● **What is expected**:
Rewrite the text of the rows below, changing "STATUS" to "UPDATES" and leaving everything else unchanged. Omit the pictures from your answer.

● **Available data**:
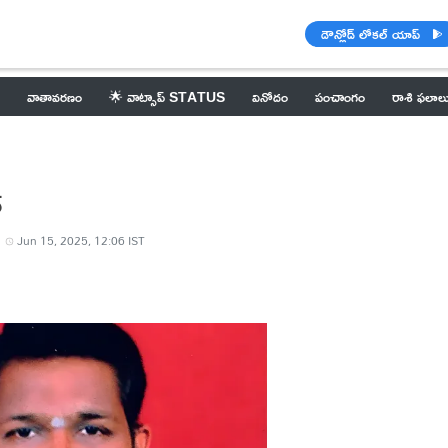
డౌన్లోడ్ లోకల్ యాప్
వాతావరణం
🌟 వాట్సాప్ STATUS
వినోదం
పంచాంగం
రాశి ఫలాల
్
Jun 15, 2025, 12:06 IST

● **Solution to this exercise**:
డౌన్లోడ్ లోకల్ యాప్
వాతావరణం
🌟 వాట్సాప్ UPDATES
వినోదం
పంచాంగం
రాశి ఫలాల
్
Jun 15, 2025, 12:06 IST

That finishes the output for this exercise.